The Lucky OnesI just finished Rachel Cusk's The Lucky Ones, a short story/novel hybrid that is splendid for its studies of conflicted parenthood, but even more admirable for its technical ambition and dexterity. I always get a big kick out of the control that such a book requires and love seeing all the different threads come together: the central characters in some stories appear elsewhere as secondary or minor characters, the plots of different stories are linked by overlapping moments and coincidences, and a common theme is explored and expanded upon throughout. Cusk's connections become so increasingly complex that the implications of the early stories are fully revealed only as background in the later stories, and only when I got to the end of the book did I understand just how much the individual stories ultimately depended upon one another all along. Really clever.

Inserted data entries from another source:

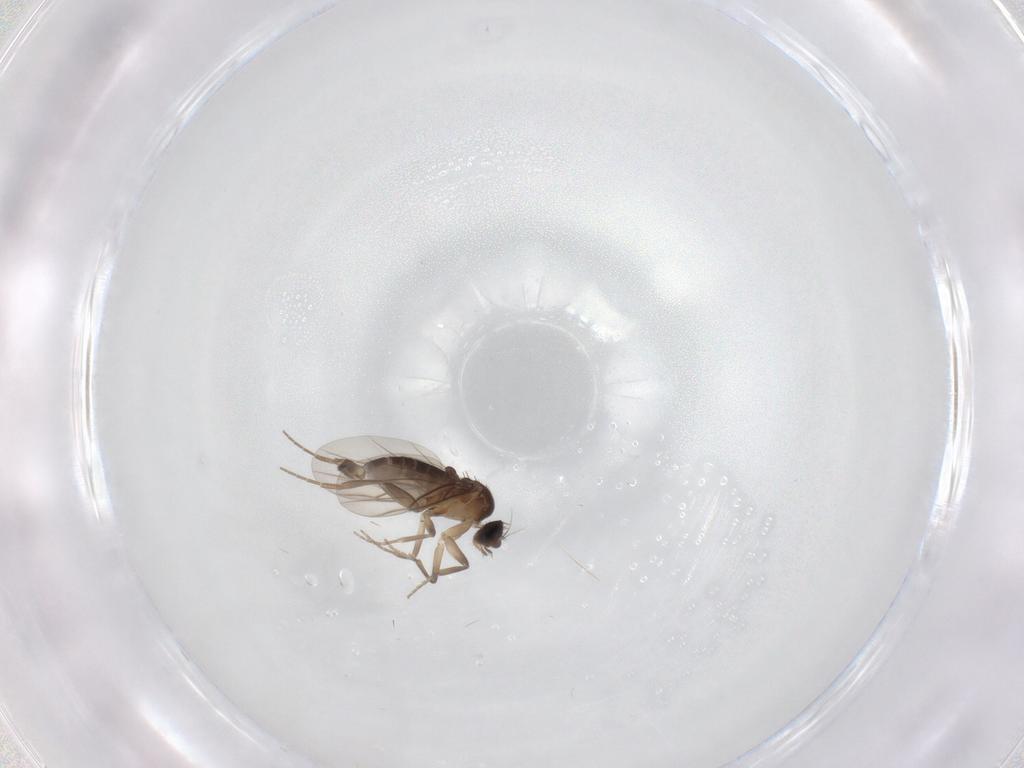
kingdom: Animalia
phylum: Arthropoda
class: Insecta
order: Diptera
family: Phoridae
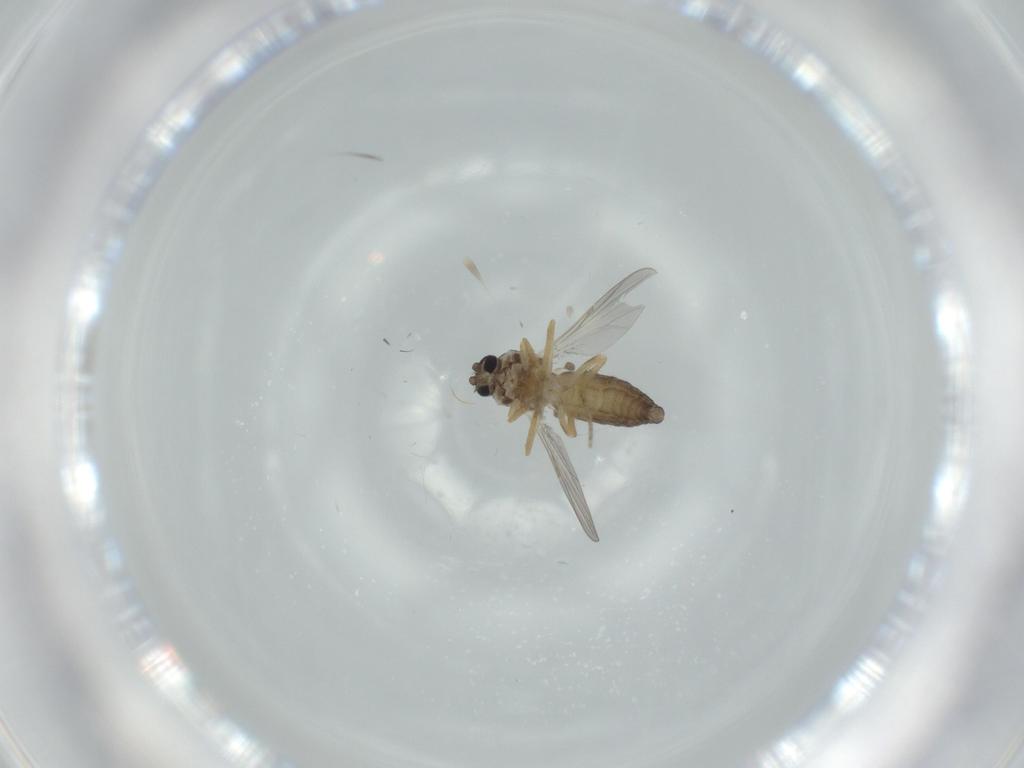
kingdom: Animalia
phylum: Arthropoda
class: Insecta
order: Diptera
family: Ceratopogonidae
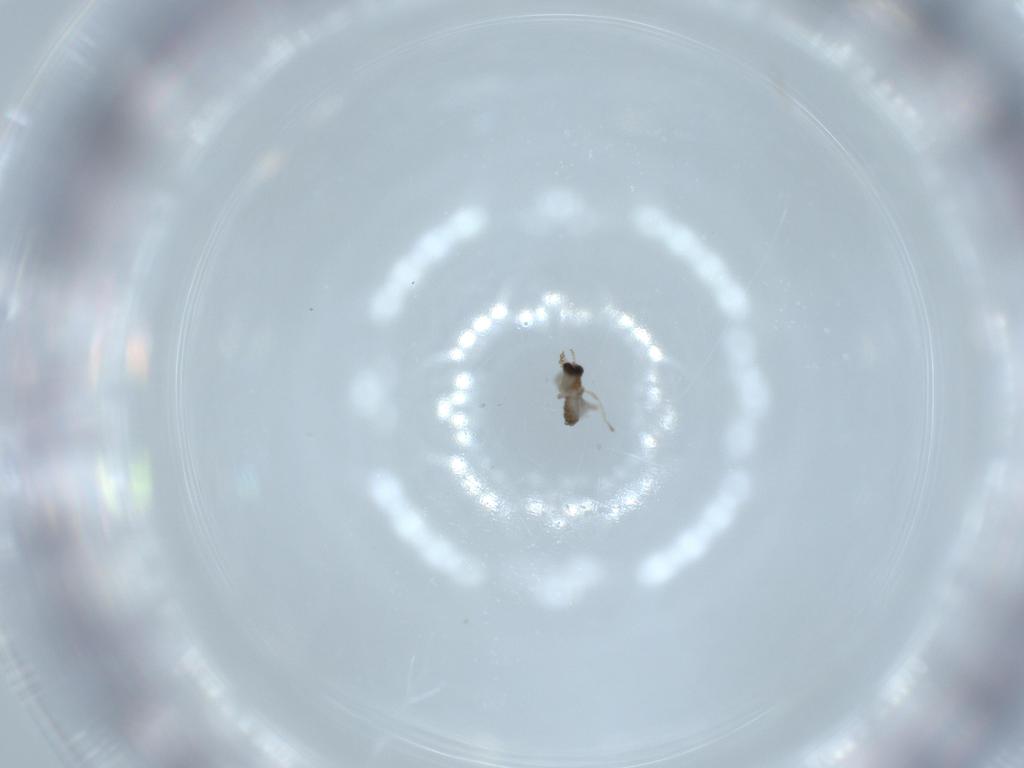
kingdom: Animalia
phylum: Arthropoda
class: Insecta
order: Diptera
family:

Kim Jernigan Editor, The New Quarterly

Suddenly They Heard FootstepsI've been reading storyteller Dan Yashinsky's Suddenly They Heard Footsteps, an account of how he became a storyteller, what he learned from each of his mentors, the role of storytelling in family life, and how he adapts traditional stories to contemporary circumstances. He ends with a gathering of stories he likes to tell. It's wonderful  to be in the company of someone who is passionate about his craft, plus I happened to have it with me when attending my father's bedside in the wake of a sudden and serious surgery. Because Dad didn't have much energy for conversation, I spent time reading aloud to him from Dan's book, a touching demonstration of how books sometimes let you broach the deep subjects slant.